Your Pound is not My Kilo
Kilos, pounds, grams, liters, gallons, feet, kilometers, miles, centimeters. It sounds like a primary math class. One of those confusing classes in which we had to figure out how many miles are 7,200 yards, or how many pints fit into a 5 gallon container. Though now, I suppose tender children also have to learn how many grams 5 ounces are. Most likely as a sop to those who push the metric system's implantation in the United States, which has stubbornly hung on to its version of the British Imperial system long after Britain itself joined the metric community of the world.
That difference in systems created a confusion in my brain when I first moved here. Going with my mother down to Boston's Haymarket on Saturday mornings, she would look for the best offers in pounds. Four pounds of oranges for a dollar, five pounds in the good ol' days, three pounds in latter days of inflation. (Now I believe it's four oranges for a dollar, if the buyer is lucky!) Since I had to carry part of the bags on the days we visited on the Orange Line subway, I knew how much a pound weighed. When we first went shopping for fruit here, I was confused. Kilos were enormous. One kilo was double a pound. Now, I have become accustomed to buying in grams and kilos, but it has taken years of practice and too much fruit being thrown out.

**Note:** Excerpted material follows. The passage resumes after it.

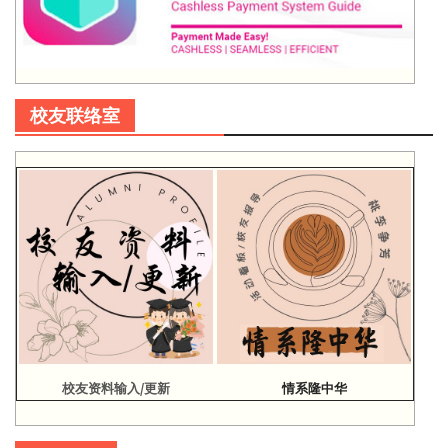
校友联络室
校友资料输入/更新
情系隆中华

Miles and kilometers are different. Whereas I was conscious that a mile was a long distance to walk while living in Boston, I wasn't a driver in my own right until a few days before moving here. Learning to keep the car at 30 miles per hour was simple in Boston. Learning that 60 kilometers per hour was not such a great speed was easier. I have quickly grown accustomed to kilometers, though I sometimes find myself calculating the miles. I read a long time ago that to convert kilometers to miles, take half the kilometers, add ten percent, and you get the miles. For example, our maximum speed limit is 120kph. Half is 60. Add ten percent of 120, which is 12, and you get 72. 120kph = 72mph. But I only do that out of curiosity. I adjust to the speeds feeling which gears my car tells me to go in. The problem is 30kph, which is the maximum limit in some cities. It's an awkward speed. In third gear, my car is telling me to speed up. In second gear it's telling me to slow down. Eighteen miles per hour is a little too strange.

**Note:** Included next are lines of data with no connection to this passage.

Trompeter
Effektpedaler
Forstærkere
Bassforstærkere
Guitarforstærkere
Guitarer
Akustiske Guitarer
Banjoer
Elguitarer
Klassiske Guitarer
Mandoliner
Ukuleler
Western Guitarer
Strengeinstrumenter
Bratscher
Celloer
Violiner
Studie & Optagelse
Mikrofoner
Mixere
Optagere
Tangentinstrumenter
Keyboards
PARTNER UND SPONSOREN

One metric measurement I will never get used to, is centigrade. For some reason, my brain still balks when the forecast says we'll have temperatures of 25º. Despite twenty-five years of experiencing the same feelings at the same temperature, I'm still not sure how much 25º is. Or 15º. Or 32º. That is the only conversion I still keep in my head. Centigrade x 9 / 5 + 32 = Fahrenheit. So, 32ºC x 9 = 288. 288 / 5 = 57.6. 57.6 + 32 = 89.6ºF. Now I know how warm it is. And it's warm enough to go buy an ice cream and find a nice shade to eat it in.
That difference in systems created a confusion in my brain when I first moved here. Going with my mother down to Boston's Haymarket on Saturday mornings, she would look for the best offers in pounds. Four pounds of oranges for a dollar, five pounds in the good ol' days, three pounds in latter days of inflation. (Now I believe it's four oranges for a dollar, if the buyer is lucky!) Since I had to carry part of the bags on the days we visited on the Orange Line subway, I knew how much a pound weighed. When we first went shopping for fruit here, I was confused. Kilos were enormous. One kilo was double a pound. Now, I have become accustomed to buying in grams and kilos, but it has taken years of practice and too much fruit being thrown out.
Miles and kilometers are different. Whereas I was conscious that a mile was a long distance to walk while living in Boston, I wasn't a driver in my own right until a few days before moving here. Learning to keep the car at 30 miles per hour was simple in Boston. Learning that 60 kilometers per hour was not such a great speed was easier. I have quickly grown accustomed to kilometers, though I sometimes find myself calculating the miles. I read a long time ago that to convert kilometers to miles, take half the kilometers, add ten percent, and you get the miles. For example, our maximum speed limit is 120kph. Half is 60. Add ten percent of 120, which is 12, and you get 72. 120kph = 72mph. But I only do that out of curiosity. I adjust to the speeds feeling which gears my car tells me to go in. The problem is 30kph, which is the maximum limit in some cities. It's an awkward speed. In third gear, my car is telling me to speed up. In second gear it's telling me to slow down. Eighteen miles per hour is a little too strange.
One metric measurement I will never get used to, is centigrade. For some reason, my brain still balks when the forecast says we'll have temperatures of 25º. Despite twenty-five years of experiencing the same feelings at the same temperature, I'm still not sure how much 25º is. Or 15º. Or 32º. That is the only conversion I still keep in my head. Centigrade x 9 / 5 + 32 = Fahrenheit. So, 32ºC x 9 = 288. 288 / 5 = 57.6. 57.6 + 32 = 89.6ºF. Now I know how warm it is. And it's warm enough to go buy an ice cream and find a nice shade to eat it in.